TASK GOAL:
Copy the part of the entries that opens with the line containing "Examenul practic este" and closes with the line containing "不肯精进修习，却奢望获得安乐" word for word, with both of those lines included. Leave the pictures out of your answer.

SUPPLIED DATA:
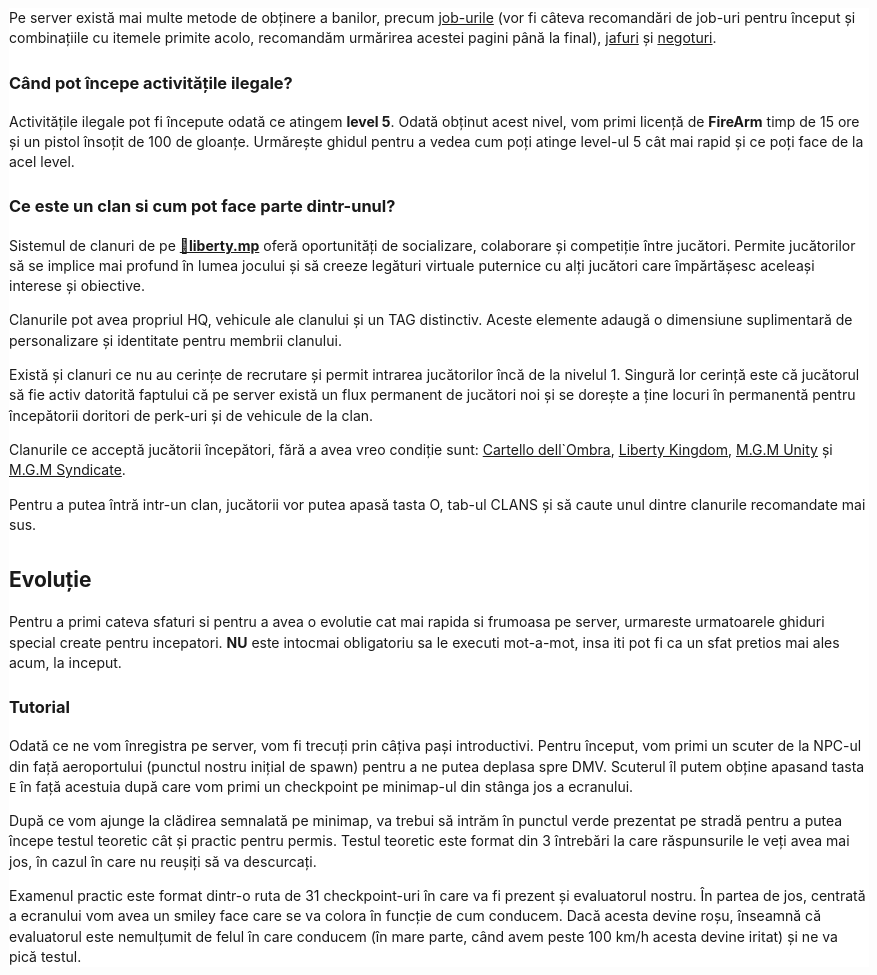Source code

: Pe server există mai multe metode de obținere a banilor, precum [job-urile](./jobs/) (vor fi câteva recomandări de job-uri pentru început și combinațiile cu itemele primite acolo, recomandăm urmărirea acestei pagini până la final), [jafuri](./illegal-activities/) și [negoturi](./general/trade).

### Când pot începe activitățile ilegale?

Activitățile ilegale pot fi începute odată ce atingem **level 5**. Odată obținut acest nivel, vom primi licență de **FireArm** timp de 15 ore și un pistol însoțit de 100 de gloanțe. Urmărește ghidul pentru a vedea cum poți atinge level-ul 5 cât mai rapid și ce poți face de la acel level. 

### Ce este un clan si cum pot face parte dintr-unul?

Sistemul de clanuri de pe **[🗽liberty.mp](https://liberty.mp)** oferă oportunități de socializare, colaborare și competiție între jucători. Permite jucătorilor să se implice mai profund în lumea jocului și să creeze legături virtuale puternice cu alți jucători care împărtășesc aceleași interese și obiective. 

Clanurile pot avea propriul HQ, vehicule ale clanului și un TAG distinctiv. Aceste elemente adaugă o dimensiune suplimentară de personalizare și identitate pentru membrii clanului.

Există și clanuri ce nu au cerințe de recrutare și permit intrarea jucătorilor încă de la nivelul 1. Singură lor cerință este că jucătorul să fie activ datorită faptului că pe server există un flux permanent de jucători noi și se dorește a ține locuri în permanentă pentru începătorii doritori de perk-uri și de vehicule de la clan. 

Clanurile ce acceptă jucătorii începători, fără a avea vreo condiție sunt: [Cartello dell`Ombra](https://ucp.liberty.mp/clans/view/37), [Liberty Kingdom](https://ucp.liberty.mp/clans/view/19), [M.G.M Unity](https://ucp.liberty.mp/clans/view/6) și [M.G.M Syndicate](https://ucp.liberty.mp/clans/view/2).

Pentru a putea întră intr-un clan, jucătorii vor putea apasă tasta O, tab-ul CLANS și să caute unul dintre clanurile recomandate mai sus.

## Evoluție

Pentru a primi cateva sfaturi si pentru a avea o evolutie cat mai rapida si frumoasa pe server, urmareste urmatoarele ghiduri special create pentru incepatori. **NU** este intocmai obligatoriu sa le executi mot-a-mot, insa iti pot fi ca un sfat pretios mai ales acum, la inceput.

### Tutorial

Odată ce ne vom înregistra pe server, vom fi trecuți prin câțiva pași introductivi. Pentru început, vom primi un scuter de la NPC-ul din față aeroportului (punctul nostru inițial de spawn) pentru a ne putea deplasa spre DMV. Scuterul îl putem obține apasand tasta `E` în față acestuia după care vom primi un checkpoint pe minimap-ul din stânga jos a ecranului.

După ce vom ajunge la clădirea semnalată pe minimap, va trebui să intrăm în punctul verde prezentat pe stradă pentru a putea începe testul teoretic cât și practic pentru permis. Testul teoretic este format din 3 întrebări la care răspunsurile le veți avea mai jos, în cazul în care nu reușiți să va descurcați.

Examenul practic este format dintr-o ruta de 31 checkpoint-uri în care va fi prezent și evaluatorul nostru. În partea de jos, centrată a ecranului vom avea un smiley face care se va colora în funcție de cum conducem. Dacă acesta devine roșu, înseamnă că evaluatorul este nemulțumit de felul în care conducem (în mare parte, când avem peste 100 km/h acesta devine iritat) și ne va pică testul.
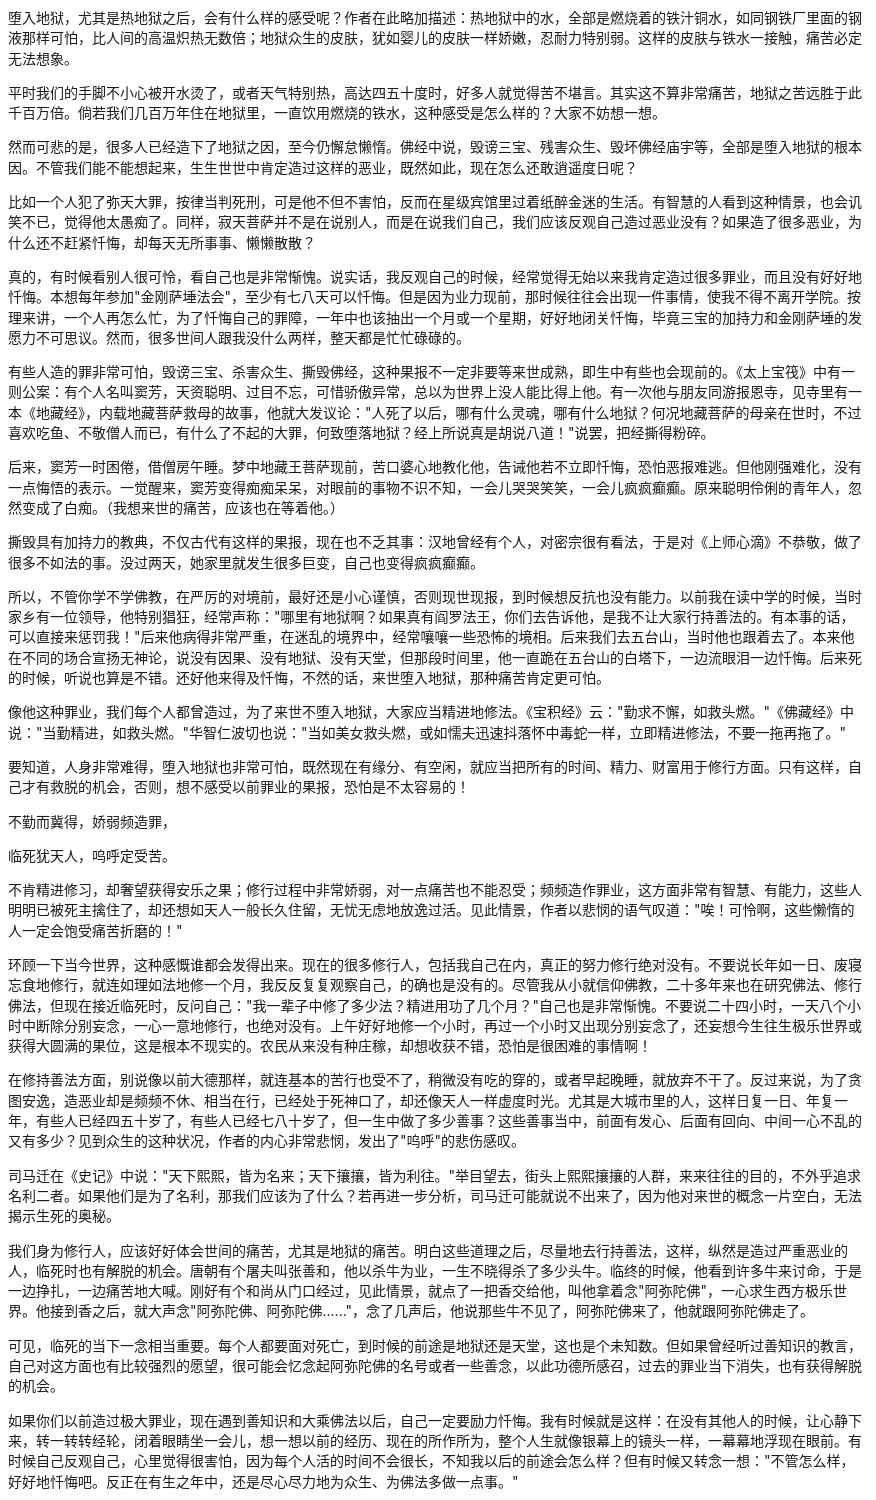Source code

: 堕入地狱，尤其是热地狱之后，会有什么样的感受呢？作者在此略加描述：热地狱中的水，全部是燃烧着的铁汁铜水，如同钢铁厂里面的钢液那样可怕，比人间的高温炽热无数倍；地狱众生的皮肤，犹如婴儿的皮肤一样娇嫩，忍耐力特别弱。这样的皮肤与铁水一接触，痛苦必定无法想象。

平时我们的手脚不小心被开水烫了，或者天气特别热，高达四五十度时，好多人就觉得苦不堪言。其实这不算非常痛苦，地狱之苦远胜于此千百万倍。倘若我们几百万年住在地狱里，一直饮用燃烧的铁水，这种感受是怎么样的？大家不妨想一想。

然而可悲的是，很多人已经造下了地狱之因，至今仍懈怠懒惰。佛经中说，毁谤三宝、残害众生、毁坏佛经庙宇等，全部是堕入地狱的根本因。不管我们能不能想起来，生生世世中肯定造过这样的恶业，既然如此，现在怎么还敢逍遥度日呢？

比如一个人犯了弥天大罪，按律当判死刑，可是他不但不害怕，反而在星级宾馆里过着纸醉金迷的生活。有智慧的人看到这种情景，也会讥笑不已，觉得他太愚痴了。同样，寂天菩萨并不是在说别人，而是在说我们自己，我们应该反观自己造过恶业没有？如果造了很多恶业，为什么还不赶紧忏悔，却每天无所事事、懒懒散散？

真的，有时候看别人很可怜，看自己也是非常惭愧。说实话，我反观自己的时候，经常觉得无始以来我肯定造过很多罪业，而且没有好好地忏悔。本想每年参加"金刚萨埵法会"，至少有七八天可以忏悔。但是因为业力现前，那时候往往会出现一件事情，使我不得不离开学院。按理来讲，一个人再怎么忙，为了忏悔自己的罪障，一年中也该抽出一个月或一个星期，好好地闭关忏悔，毕竟三宝的加持力和金刚萨埵的发愿力不可思议。然而，很多世间人跟我没什么两样，整天都是忙忙碌碌的。

有些人造的罪非常可怕，毁谤三宝、杀害众生、撕毁佛经，这种果报不一定非要等来世成熟，即生中有些也会现前的。《太上宝筏》中有一则公案：有个人名叫窦芳，天资聪明、过目不忘，可惜骄傲异常，总以为世界上没人能比得上他。有一次他与朋友同游报恩寺，见寺里有一本《地藏经》，内载地藏菩萨救母的故事，他就大发议论："人死了以后，哪有什么灵魂，哪有什么地狱？何况地藏菩萨的母亲在世时，不过喜欢吃鱼、不敬僧人而已，有什么了不起的大罪，何致堕落地狱？经上所说真是胡说八道！"说罢，把经撕得粉碎。

后来，窦芳一时困倦，借僧房午睡。梦中地藏王菩萨现前，苦口婆心地教化他，告诫他若不立即忏悔，恐怕恶报难逃。但他刚强难化，没有一点悔悟的表示。一觉醒来，窦芳变得痴痴呆呆，对眼前的事物不识不知，一会儿哭哭笑笑，一会儿疯疯癫癫。原来聪明伶俐的青年人，忽然变成了白痴。（我想来世的痛苦，应该也在等着他。）

撕毁具有加持力的教典，不仅古代有这样的果报，现在也不乏其事：汉地曾经有个人，对密宗很有看法，于是对《上师心滴》不恭敬，做了很多不如法的事。没过两天，她家里就发生很多巨变，自己也变得疯疯癫癫。

所以，不管你学不学佛教，在严厉的对境前，最好还是小心谨慎，否则现世现报，到时候想反抗也没有能力。以前我在读中学的时候，当时家乡有一位领导，他特别猖狂，经常声称："哪里有地狱啊？如果真有阎罗法王，你们去告诉他，是我不让大家行持善法的。有本事的话，可以直接来惩罚我！"后来他病得非常严重，在迷乱的境界中，经常嚷嚷一些恐怖的境相。后来我们去五台山，当时他也跟着去了。本来他在不同的场合宣扬无神论，说没有因果、没有地狱、没有天堂，但那段时间里，他一直跪在五台山的白塔下，一边流眼泪一边忏悔。后来死的时候，听说也算是不错。还好他来得及忏悔，不然的话，来世堕入地狱，那种痛苦肯定更可怕。

像他这种罪业，我们每个人都曾造过，为了来世不堕入地狱，大家应当精进地修法。《宝积经》云："勤求不懈，如救头燃。"《佛藏经》中说："当勤精进，如救头燃。"华智仁波切也说："当如美女救头燃，或如懦夫迅速抖落怀中毒蛇一样，立即精进修法，不要一拖再拖了。"

要知道，人身非常难得，堕入地狱也非常可怕，既然现在有缘分、有空闲，就应当把所有的时间、精力、财富用于修行方面。只有这样，自己才有救脱的机会，否则，想不感受以前罪业的果报，恐怕是不太容易的！

不勤而冀得，娇弱频造罪，

临死犹天人，呜呼定受苦。

不肯精进修习，却奢望获得安乐之果；修行过程中非常娇弱，对一点痛苦也不能忍受；频频造作罪业，这方面非常有智慧、有能力，这些人明明已被死主擒住了，却还想如天人一般长久住留，无忧无虑地放逸过活。见此情景，作者以悲悯的语气叹道："唉！可怜啊，这些懒惰的人一定会饱受痛苦折磨的！"

环顾一下当今世界，这种感慨谁都会发得出来。现在的很多修行人，包括我自己在内，真正的努力修行绝对没有。不要说长年如一日、废寝忘食地修行，就连如理如法地修一个月，我反反复复观察自己，的确也是没有的。尽管我从小就信仰佛教，二十多年来也在研究佛法、修行佛法，但现在接近临死时，反问自己："我一辈子中修了多少法？精进用功了几个月？"自己也是非常惭愧。不要说二十四小时，一天八个小时中断除分别妄念，一心一意地修行，也绝对没有。上午好好地修一个小时，再过一个小时又出现分别妄念了，还妄想今生往生极乐世界或获得大圆满的果位，这是根本不现实的。农民从来没有种庄稼，却想收获不错，恐怕是很困难的事情啊！

在修持善法方面，别说像以前大德那样，就连基本的苦行也受不了，稍微没有吃的穿的，或者早起晚睡，就放弃不干了。反过来说，为了贪图安逸，造恶业却是频频不休、相当在行，已经处于死神口了，却还像天人一样虚度时光。尤其是大城市里的人，这样日复一日、年复一年，有些人已经四五十岁了，有些人已经七八十岁了，但一生中做了多少善事？这些善事当中，前面有发心、后面有回向、中间一心不乱的又有多少？见到众生的这种状况，作者的内心非常悲悯，发出了"呜呼"的悲伤感叹。

司马迁在《史记》中说："天下熙熙，皆为名来；天下攘攘，皆为利往。"举目望去，街头上熙熙攘攘的人群，来来往往的目的，不外乎追求名利二者。如果他们是为了名利，那我们应该为了什么？若再进一步分析，司马迁可能就说不出来了，因为他对来世的概念一片空白，无法揭示生死的奥秘。

我们身为修行人，应该好好体会世间的痛苦，尤其是地狱的痛苦。明白这些道理之后，尽量地去行持善法，这样，纵然是造过严重恶业的人，临死时也有解脱的机会。唐朝有个屠夫叫张善和，他以杀牛为业，一生不晓得杀了多少头牛。临终的时候，他看到许多牛来讨命，于是一边挣扎，一边痛苦地大喊。刚好有个和尚从门口经过，见此情景，就点了一把香交给他，叫他拿着念"阿弥陀佛"，一心求生西方极乐世界。他接到香之后，就大声念"阿弥陀佛、阿弥陀佛......"，念了几声后，他说那些牛不见了，阿弥陀佛来了，他就跟阿弥陀佛走了。

可见，临死的当下一念相当重要。每个人都要面对死亡，到时候的前途是地狱还是天堂，这也是个未知数。但如果曾经听过善知识的教言，自己对这方面也有比较强烈的愿望，很可能会忆念起阿弥陀佛的名号或者一些善念，以此功德所感召，过去的罪业当下消失，也有获得解脱的机会。

如果你们以前造过极大罪业，现在遇到善知识和大乘佛法以后，自己一定要励力忏悔。我有时候就是这样：在没有其他人的时候，让心静下来，转一转转经轮，闭着眼睛坐一会儿，想一想以前的经历、现在的所作所为，整个人生就像银幕上的镜头一样，一幕幕地浮现在眼前。有时候自己反观自己，心里觉得很害怕，因为每个人活的时间不会很长，不知我以后的前途会怎么样？但有时候又转念一想："不管怎么样，好好地忏悔吧。反正在有生之年中，还是尽心尽力地为众生、为佛法多做一点事。"
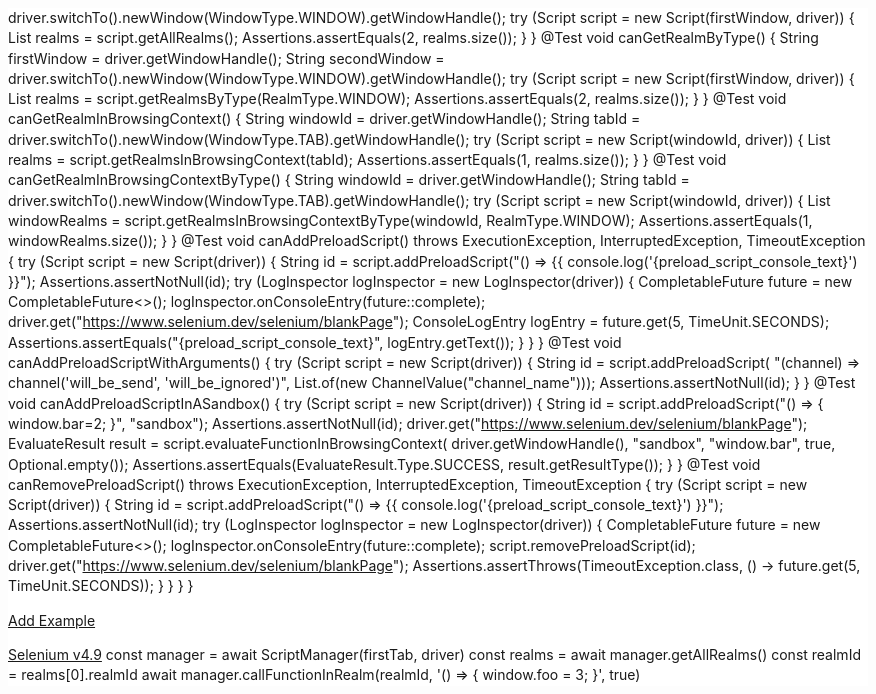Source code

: driver.switchTo().newWindow(WindowType.WINDOW).getWindowHandle();             try (Script script = new Script(firstWindow, driver)) {                 List<RealmInfo> realms = script.getAllRealms();                 Assertions.assertEquals(2, realms.size());             }         }              @Test         void canGetRealmByType() {             String firstWindow = driver.getWindowHandle();             String secondWindow = driver.switchTo().newWindow(WindowType.WINDOW).getWindowHandle();             try (Script script = new Script(firstWindow, driver)) {                 List<RealmInfo> realms = script.getRealmsByType(RealmType.WINDOW);                 Assertions.assertEquals(2, realms.size());             }         }              @Test         void canGetRealmInBrowsingContext() {             String windowId = driver.getWindowHandle();             String tabId = driver.switchTo().newWindow(WindowType.TAB).getWindowHandle();             try (Script script = new Script(windowId, driver)) {                 List<RealmInfo> realms = script.getRealmsInBrowsingContext(tabId);                 Assertions.assertEquals(1, realms.size());             }         }              @Test         void canGetRealmInBrowsingContextByType() {             String windowId = driver.getWindowHandle();             String tabId = driver.switchTo().newWindow(WindowType.TAB).getWindowHandle();             try (Script script = new Script(windowId, driver)) {                 List<RealmInfo> windowRealms =                         script.getRealmsInBrowsingContextByType(windowId, RealmType.WINDOW);                 Assertions.assertEquals(1, windowRealms.size());             }         }              @Test         void canAddPreloadScript() throws ExecutionException, InterruptedException, TimeoutException {             try (Script script = new Script(driver)) {                 String id =                         script.addPreloadScript("() => {{ console.log('{preload_script_console_text}') }}");                      Assertions.assertNotNull(id);                      try (LogInspector logInspector = new LogInspector(driver)) {                     CompletableFuture<ConsoleLogEntry> future = new CompletableFuture<>();                     logInspector.onConsoleEntry(future::complete);                          driver.get("https://www.selenium.dev/selenium/blankPage");                          ConsoleLogEntry logEntry = future.get(5, TimeUnit.SECONDS);                          Assertions.assertEquals("{preload_script_console_text}", logEntry.getText());                 }             }         }              @Test         void canAddPreloadScriptWithArguments() {             try (Script script = new Script(driver)) {                 String id =                         script.addPreloadScript(                                 "(channel) => channel('will_be_send', 'will_be_ignored')",                                 List.of(new ChannelValue("channel_name")));                 Assertions.assertNotNull(id);             }         }              @Test         void canAddPreloadScriptInASandbox() {             try (Script script = new Script(driver)) {                 String id = script.addPreloadScript("() => { window.bar=2; }", "sandbox");                 Assertions.assertNotNull(id);                 driver.get("https://www.selenium.dev/selenium/blankPage");                      EvaluateResult result =                         script.evaluateFunctionInBrowsingContext(                                 driver.getWindowHandle(), "sandbox", "window.bar", true, Optional.empty());                 Assertions.assertEquals(EvaluateResult.Type.SUCCESS, result.getResultType());             }         }              @Test         void canRemovePreloadScript() throws ExecutionException, InterruptedException, TimeoutException {             try (Script script = new Script(driver)) {                 String id =                         script.addPreloadScript("() => {{ console.log('{preload_script_console_text}') }}");                      Assertions.assertNotNull(id);                      try (LogInspector logInspector = new LogInspector(driver)) {                     CompletableFuture<ConsoleLogEntry> future = new CompletableFuture<>();                     logInspector.onConsoleEntry(future::complete);                          script.removePreloadScript(id);                          driver.get("https://www.selenium.dev/selenium/blankPage");                          Assertions.assertThrows(TimeoutException.class, () -> future.get(5, TimeUnit.SECONDS));                 }             }         }     }     

[Add Example](https://www.selenium.dev/documentation/about/contributing/#creating-examples)

[Selenium v4.9](https://github.com/SeleniumHQ/selenium/releases/tag/selenium-4.9.0)                   const manager = await ScriptManager(firstTab, driver)              const realms = await manager.getAllRealms()         const realmId = realms[0].realmId              await manager.callFunctionInRealm(realmId, '() => { window.foo = 3; }', true)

EXERCISE OUTPUT:
Examenul practic este format dintr-o ruta de 31 checkpoint-uri în care va fi prezent și evaluatorul nostru. În partea de jos, centrată a ecranului vom avea un smiley face care se va colora în funcție de cum conducem. Dacă acesta devine roșu, înseamnă că evaluatorul este nemulțumit de felul în care conducem (în mare parte, când avem peste 100 km/h acesta devine iritat) și ne va pică testul.
Source code

: 堕入地狱，尤其是热地狱之后，会有什么样的感受呢？作者在此略加描述：热地狱中的水，全部是燃烧着的铁汁铜水，如同钢铁厂里面的钢液那样可怕，比人间的高温炽热无数倍；地狱众生的皮肤，犹如婴儿的皮肤一样娇嫩，忍耐力特别弱。这样的皮肤与铁水一接触，痛苦必定无法想象。

平时我们的手脚不小心被开水烫了，或者天气特别热，高达四五十度时，好多人就觉得苦不堪言。其实这不算非常痛苦，地狱之苦远胜于此千百万倍。倘若我们几百万年住在地狱里，一直饮用燃烧的铁水，这种感受是怎么样的？大家不妨想一想。

然而可悲的是，很多人已经造下了地狱之因，至今仍懈怠懒惰。佛经中说，毁谤三宝、残害众生、毁坏佛经庙宇等，全部是堕入地狱的根本因。不管我们能不能想起来，生生世世中肯定造过这样的恶业，既然如此，现在怎么还敢逍遥度日呢？

比如一个人犯了弥天大罪，按律当判死刑，可是他不但不害怕，反而在星级宾馆里过着纸醉金迷的生活。有智慧的人看到这种情景，也会讥笑不已，觉得他太愚痴了。同样，寂天菩萨并不是在说别人，而是在说我们自己，我们应该反观自己造过恶业没有？如果造了很多恶业，为什么还不赶紧忏悔，却每天无所事事、懒懒散散？

真的，有时候看别人很可怜，看自己也是非常惭愧。说实话，我反观自己的时候，经常觉得无始以来我肯定造过很多罪业，而且没有好好地忏悔。本想每年参加"金刚萨埵法会"，至少有七八天可以忏悔。但是因为业力现前，那时候往往会出现一件事情，使我不得不离开学院。按理来讲，一个人再怎么忙，为了忏悔自己的罪障，一年中也该抽出一个月或一个星期，好好地闭关忏悔，毕竟三宝的加持力和金刚萨埵的发愿力不可思议。然而，很多世间人跟我没什么两样，整天都是忙忙碌碌的。

有些人造的罪非常可怕，毁谤三宝、杀害众生、撕毁佛经，这种果报不一定非要等来世成熟，即生中有些也会现前的。《太上宝筏》中有一则公案：有个人名叫窦芳，天资聪明、过目不忘，可惜骄傲异常，总以为世界上没人能比得上他。有一次他与朋友同游报恩寺，见寺里有一本《地藏经》，内载地藏菩萨救母的故事，他就大发议论："人死了以后，哪有什么灵魂，哪有什么地狱？何况地藏菩萨的母亲在世时，不过喜欢吃鱼、不敬僧人而已，有什么了不起的大罪，何致堕落地狱？经上所说真是胡说八道！"说罢，把经撕得粉碎。

后来，窦芳一时困倦，借僧房午睡。梦中地藏王菩萨现前，苦口婆心地教化他，告诫他若不立即忏悔，恐怕恶报难逃。但他刚强难化，没有一点悔悟的表示。一觉醒来，窦芳变得痴痴呆呆，对眼前的事物不识不知，一会儿哭哭笑笑，一会儿疯疯癫癫。原来聪明伶俐的青年人，忽然变成了白痴。（我想来世的痛苦，应该也在等着他。）

撕毁具有加持力的教典，不仅古代有这样的果报，现在也不乏其事：汉地曾经有个人，对密宗很有看法，于是对《上师心滴》不恭敬，做了很多不如法的事。没过两天，她家里就发生很多巨变，自己也变得疯疯癫癫。

所以，不管你学不学佛教，在严厉的对境前，最好还是小心谨慎，否则现世现报，到时候想反抗也没有能力。以前我在读中学的时候，当时家乡有一位领导，他特别猖狂，经常声称："哪里有地狱啊？如果真有阎罗法王，你们去告诉他，是我不让大家行持善法的。有本事的话，可以直接来惩罚我！"后来他病得非常严重，在迷乱的境界中，经常嚷嚷一些恐怖的境相。后来我们去五台山，当时他也跟着去了。本来他在不同的场合宣扬无神论，说没有因果、没有地狱、没有天堂，但那段时间里，他一直跪在五台山的白塔下，一边流眼泪一边忏悔。后来死的时候，听说也算是不错。还好他来得及忏悔，不然的话，来世堕入地狱，那种痛苦肯定更可怕。

像他这种罪业，我们每个人都曾造过，为了来世不堕入地狱，大家应当精进地修法。《宝积经》云："勤求不懈，如救头燃。"《佛藏经》中说："当勤精进，如救头燃。"华智仁波切也说："当如美女救头燃，或如懦夫迅速抖落怀中毒蛇一样，立即精进修法，不要一拖再拖了。"

要知道，人身非常难得，堕入地狱也非常可怕，既然现在有缘分、有空闲，就应当把所有的时间、精力、财富用于修行方面。只有这样，自己才有救脱的机会，否则，想不感受以前罪业的果报，恐怕是不太容易的！

不勤而冀得，娇弱频造罪，

临死犹天人，呜呼定受苦。

不肯精进修习，却奢望获得安乐之果；修行过程中非常娇弱，对一点痛苦也不能忍受；频频造作罪业，这方面非常有智慧、有能力，这些人明明已被死主擒住了，却还想如天人一般长久住留，无忧无虑地放逸过活。见此情景，作者以悲悯的语气叹道："唉！可怜啊，这些懒惰的人一定会饱受痛苦折磨的！"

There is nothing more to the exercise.